Nach und nach stellte sich aber heraus, dass manche Krat mehrmals zur Paketverteilung kamen, andere dort aber gar nicht erschienen, weil sie krank oder bettlägerig waren. Um auch sie zu erreichen, entschloss man sich zu einem anderen Verteilungsmodus, man besuchte jede einzelne Familie und verteilte die Pakete an den Türen. Bei den Goor, Teen und im Miska-Reich waren private Helfer damit beschäftigt, die Pakete zu packen, sie waren im Dauereinsatz. Bei uns in Ta`amervan hatte die Verteilstelle einen Außenposten eingerichtet, an dem die Goor die Pakete packten und auf LKWs luden. Marietta und ich waren an der Paketverteilung beteiligt, wir waren froh, helfen zu können, wir hatten den Kriegsverlauf mit Sorgen verfolgt und wollten zur Wiederherstellung geordneter Zustände bei den Krat beitragen. Nachdem die Kriegsgefangenen kurze Zeit nach ihrer Inhaftierung an ihre Arbeitsplätze zurückgekehrt waren, ging es ganz allmählich mit der Wirtschaft aufwärts. Die Rüstungsindustrie wurde zerschlagen und auf Friedensproduktion umgestellt, so wurden aus Teilen der Granaten Kochtöpfe hergestellt, die Panzerproduktion wurde eingestellt, stattdessen wurden LKWs gebaut. Nicht überall verlief die Produktionsumstellung reibungslos, so musste die Fertigung von Raketen ersatzlos eingestellt, die Sprengköpfe mussten in einem aufwändigen Verfahren unschädlich gemacht werden. Die Fabriken konnten aber, nach mehr oder weniger massiver Umrüstung der Maschinen, auf Friedensproduktion umgestellt werden.

Die in der „Hällstatt-Konferenz“ festgelegte Demilitarisierung war nicht so schwer einzuleiten und mit der Zeit gelang es auch, die hohe Hürde der Produktionsumstellung vollständig zu überwinden. Die Besatzungsmächte wurden nach und nach zu einer akzeptierten Instanz, und die Krat merkten schnell, dass das Leben ohne die totalitären Allüren eines Turkka einen viel angenehmeren Verlauf nahm. Ganz früh begannen die Alliierten, dafür zu sorgen, dass die Krat-Kinder in den Schulen nach demokratischen Grundsätzen erzogen wurden.
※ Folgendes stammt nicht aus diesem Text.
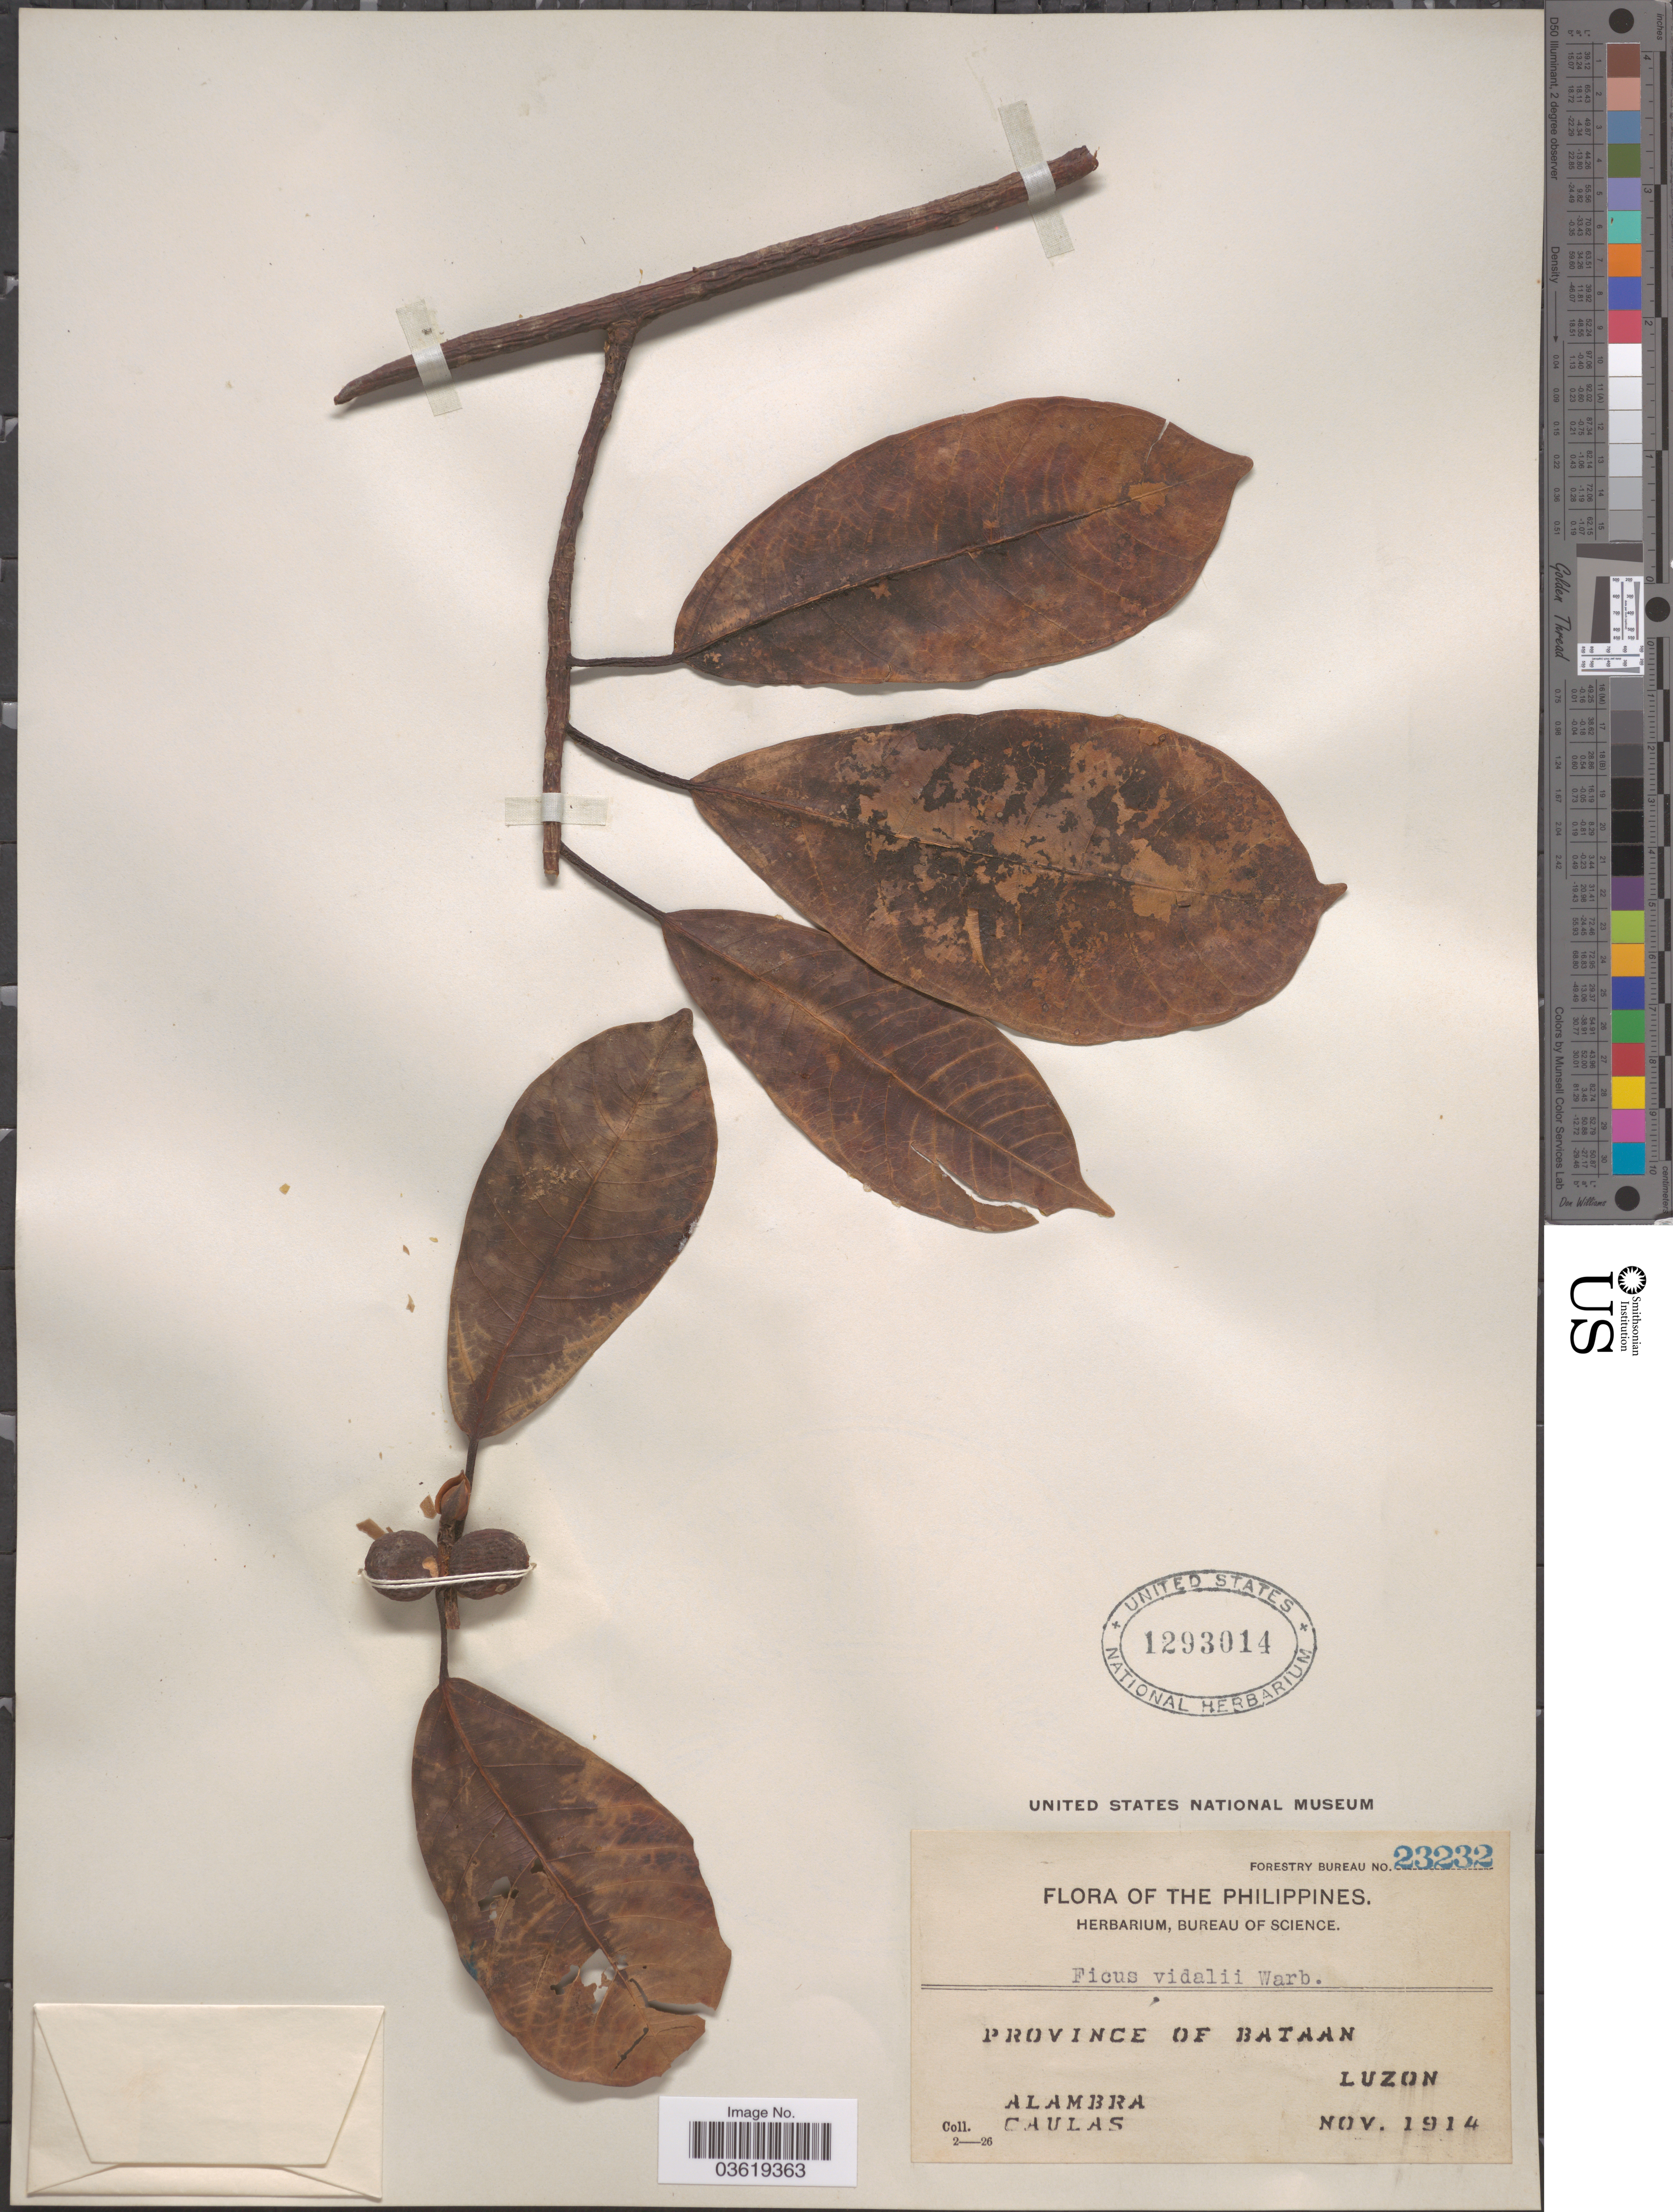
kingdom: Plantae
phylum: Tracheophyta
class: Magnoliopsida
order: Rosales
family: Moraceae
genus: Ficus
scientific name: Ficus payapa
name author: Blanco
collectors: -. Alambra & Caulas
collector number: Forestry Bureau 23232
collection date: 1914-11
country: Philippines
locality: Province of Bataan, Luzon.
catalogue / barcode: US 1293014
Der Prozess der „Reedukation“ setzte dort an, es mussten in der Anfangszeit nur genügend Lehrer gefunden werden, die fähig waren, nach den neuen Grundsätzen zu unterrichten. Die Lehrerausbildung wurde umstrukturiert, es wurden aber Lehrer im Dienst belassen, die nicht oder nur wenig vom Turkka-System infiziert worden waren, ohne diese alten Lehrer wäre das Erziehungswesen zusammengebrochen. Schon früh trat man an Freiwillige aus den Reichen der Alliierten heran, eine Lehrerstelle im Krat-Reich zu übernehmen, auch Marietta und ich überlegten, eine Zeit lang bei den Krat zu unterrichten, zwei, drei Monate lang könnten wir das schon machen, meinten wir beide dann nach reiflicher Überlegung, man müsste uns natürlich eine Wohnung bei den Krat zur Verfügung stellen, in der wir mit Klaus-Jarmo leben könnten. Ich hätte die Zeit der Semesterferien, genau wie auch Marietta, dann müssten wir wieder nach Ta`amervan zurück, unseren Besuch in Kavaniemei müssten wir verschieben. Es war unser festes Bestreben, den Krat-Kindern demokratische Verhaltensweisen beizubringen und wir beantworteten eine allgemeine Anfrage des Alliierten Kontrollrates positiv, wir wollten für zwei Monate zu den Krat und dort unterrichten.